The word connotes getting someone to buy your stuff, solution, or expertise – but the direction is all wrong. After making many mistakes in the sales process, I’m finally beginning to learn what works and what doesn’t; here’s a few takeaways that may be helpful to you.
This doesn’t work…
Don’t think of it as selling to someone, rather it is get people to buy from you. A seemingly small semantic change makes all the difference, because the focus shifts from you to them.
People buy because they want or need the service or product. Sure, a few may buy just because they want you to go away and leave them alone, but they won’t buy again and probably won’t like what you sold them.

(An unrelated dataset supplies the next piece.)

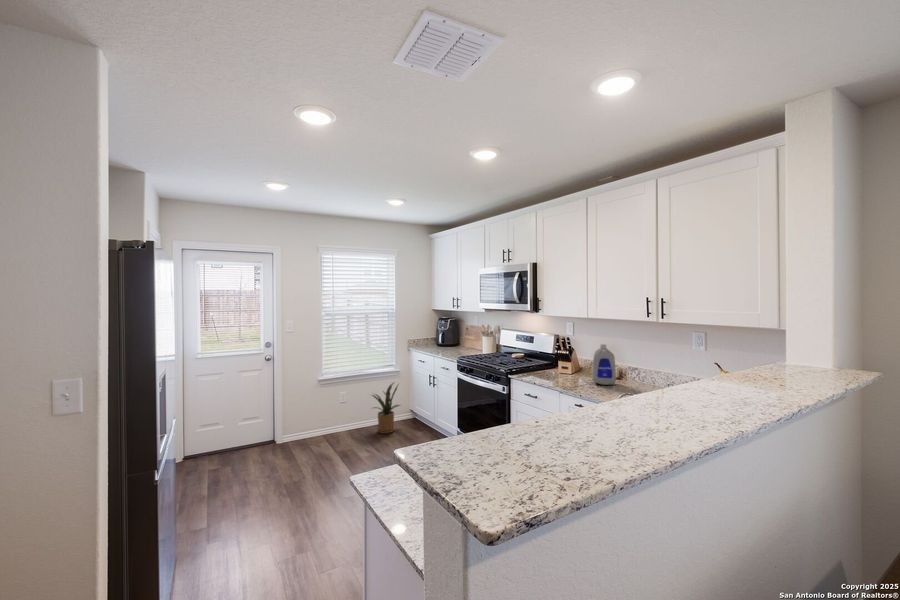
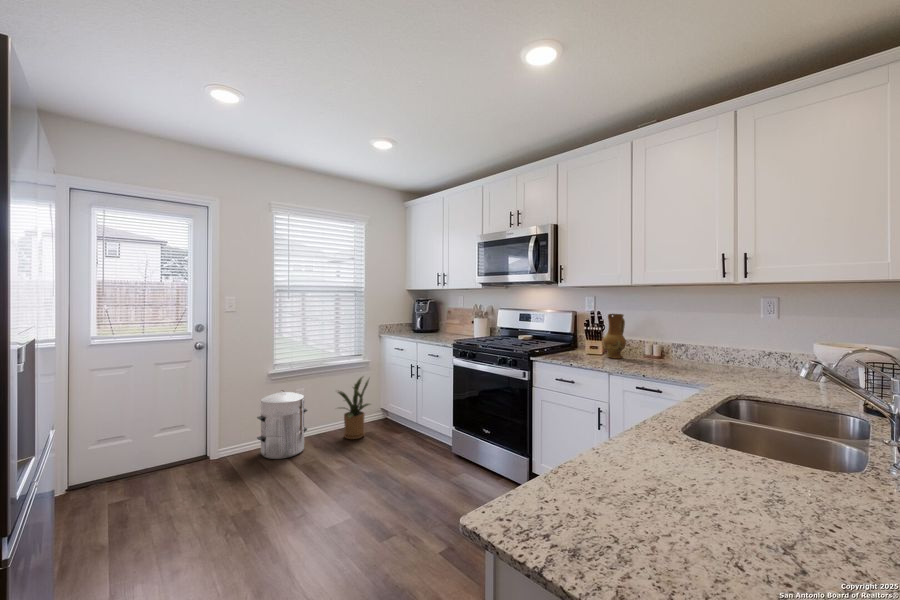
ceramic jug: none [570,340,589,378] -> present [603,314,626,358]
bottle: present [592,344,616,385] -> none [636,315,670,364]
waste bin: none [310,393,348,446] -> present [257,390,307,459]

They buy because you have something that solves their problem, obvious or not. That problem may be they can’t achieve their objectives using current provider networks, they need to expand into other regions but don’t have the infrastructure, their addressable market is shrinking and they need to find another source of revenue.
How many times have you actually figured out exactly what the buyer’s problem is? Not their employer’s problem, but the buyer’s? Because it’s not unusual to find out what works for the buyer is different from what you think is the best solution for their employer.
When you approach selling from the buyer’s perspective, it forces a completely different focus. Here’s what I see as keys:
- Ask questions. Ask more questions. Then ask even more questions.
- Until you are ready to close the deal, Do NOT talk about what your company does for more than 15 seconds. No one cares about your history, awards, building, number of employees, or mission.
- People buy, companies don’t. Figure out what’s important to the buyer(s), and why. Don’t get caught up in the “but this is the best solution to your problem” trap; if the buyer believed that they would be writing the check.
- Powerpoint (and other types of) presentations are too often a crutch, take way too much time to prepare, and are rarely helpful. Avoid them until you can present a buyer-specific solution.
- Do not present your solution UNTIL the buyer has helped you design a solution that s/he believes is the best answer.
There’s a lot more to this, but I’ll leave you with this: when the buyer is talking you should be listening really hard, and when you are talking, you should be asking questions.